_What needs to be done_: Give the lines between the one holding "详细用法请参考wiki [WIKI](../../wiki)" and the one holding "# evb provides", inclusive, as a numbered list with blank lines left out.

═════ Records for processing

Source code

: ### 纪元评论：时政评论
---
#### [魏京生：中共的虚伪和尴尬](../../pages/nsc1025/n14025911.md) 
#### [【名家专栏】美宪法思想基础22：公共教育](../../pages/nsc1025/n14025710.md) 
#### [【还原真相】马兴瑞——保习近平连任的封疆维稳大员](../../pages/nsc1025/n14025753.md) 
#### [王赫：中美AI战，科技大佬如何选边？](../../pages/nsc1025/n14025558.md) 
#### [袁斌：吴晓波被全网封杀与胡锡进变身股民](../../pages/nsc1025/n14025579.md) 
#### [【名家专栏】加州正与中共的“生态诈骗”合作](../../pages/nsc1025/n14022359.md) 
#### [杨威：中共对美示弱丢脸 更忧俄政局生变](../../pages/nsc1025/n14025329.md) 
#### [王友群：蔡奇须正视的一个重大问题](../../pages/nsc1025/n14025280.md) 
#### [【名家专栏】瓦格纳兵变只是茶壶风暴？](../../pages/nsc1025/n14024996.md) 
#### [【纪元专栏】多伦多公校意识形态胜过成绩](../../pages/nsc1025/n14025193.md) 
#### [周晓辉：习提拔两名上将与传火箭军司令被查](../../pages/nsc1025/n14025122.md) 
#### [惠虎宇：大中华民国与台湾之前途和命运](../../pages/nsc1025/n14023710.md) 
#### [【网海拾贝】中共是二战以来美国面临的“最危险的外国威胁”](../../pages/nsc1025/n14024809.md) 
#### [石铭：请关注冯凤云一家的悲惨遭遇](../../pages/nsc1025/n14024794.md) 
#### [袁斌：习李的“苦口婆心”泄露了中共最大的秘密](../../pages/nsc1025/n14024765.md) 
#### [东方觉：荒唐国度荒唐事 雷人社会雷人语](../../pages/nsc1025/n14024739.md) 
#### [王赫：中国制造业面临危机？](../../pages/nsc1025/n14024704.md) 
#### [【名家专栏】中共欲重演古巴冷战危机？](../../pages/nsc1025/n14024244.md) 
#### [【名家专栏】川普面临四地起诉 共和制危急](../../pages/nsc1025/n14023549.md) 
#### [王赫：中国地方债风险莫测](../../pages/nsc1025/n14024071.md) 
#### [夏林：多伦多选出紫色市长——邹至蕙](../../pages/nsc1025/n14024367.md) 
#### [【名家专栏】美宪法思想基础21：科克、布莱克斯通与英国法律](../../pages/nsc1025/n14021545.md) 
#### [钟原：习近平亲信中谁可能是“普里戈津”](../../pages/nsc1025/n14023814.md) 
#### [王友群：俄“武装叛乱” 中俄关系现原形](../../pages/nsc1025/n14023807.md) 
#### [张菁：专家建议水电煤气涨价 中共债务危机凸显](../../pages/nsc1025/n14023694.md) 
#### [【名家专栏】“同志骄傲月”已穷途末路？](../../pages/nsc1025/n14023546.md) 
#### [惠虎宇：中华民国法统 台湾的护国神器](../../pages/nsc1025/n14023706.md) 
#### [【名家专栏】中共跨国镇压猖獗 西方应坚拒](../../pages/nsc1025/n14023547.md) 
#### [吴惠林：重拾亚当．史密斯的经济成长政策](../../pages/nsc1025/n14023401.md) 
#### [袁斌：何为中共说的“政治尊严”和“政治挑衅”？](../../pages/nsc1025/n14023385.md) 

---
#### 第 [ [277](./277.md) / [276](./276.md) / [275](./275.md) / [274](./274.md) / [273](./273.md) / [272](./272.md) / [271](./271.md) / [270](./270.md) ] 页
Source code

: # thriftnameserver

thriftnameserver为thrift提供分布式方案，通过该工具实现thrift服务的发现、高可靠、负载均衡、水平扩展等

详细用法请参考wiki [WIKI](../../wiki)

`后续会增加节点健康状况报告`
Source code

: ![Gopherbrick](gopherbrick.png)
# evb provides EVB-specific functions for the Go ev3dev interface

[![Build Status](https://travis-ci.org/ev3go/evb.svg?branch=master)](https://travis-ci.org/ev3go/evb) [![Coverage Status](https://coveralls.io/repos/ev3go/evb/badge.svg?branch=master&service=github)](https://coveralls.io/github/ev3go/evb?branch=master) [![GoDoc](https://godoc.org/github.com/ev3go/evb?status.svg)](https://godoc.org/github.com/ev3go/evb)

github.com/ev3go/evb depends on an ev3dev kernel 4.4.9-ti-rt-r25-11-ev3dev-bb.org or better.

══════════

_Exercise response_:
1. 详细用法请参考wiki [WIKI](../../wiki)
2. `后续会增加节点健康状况报告`
3. Source code
4. : ![Gopherbrick](gopherbrick.png)
5. # evb provides EVB-specific functions for the Go ev3dev interface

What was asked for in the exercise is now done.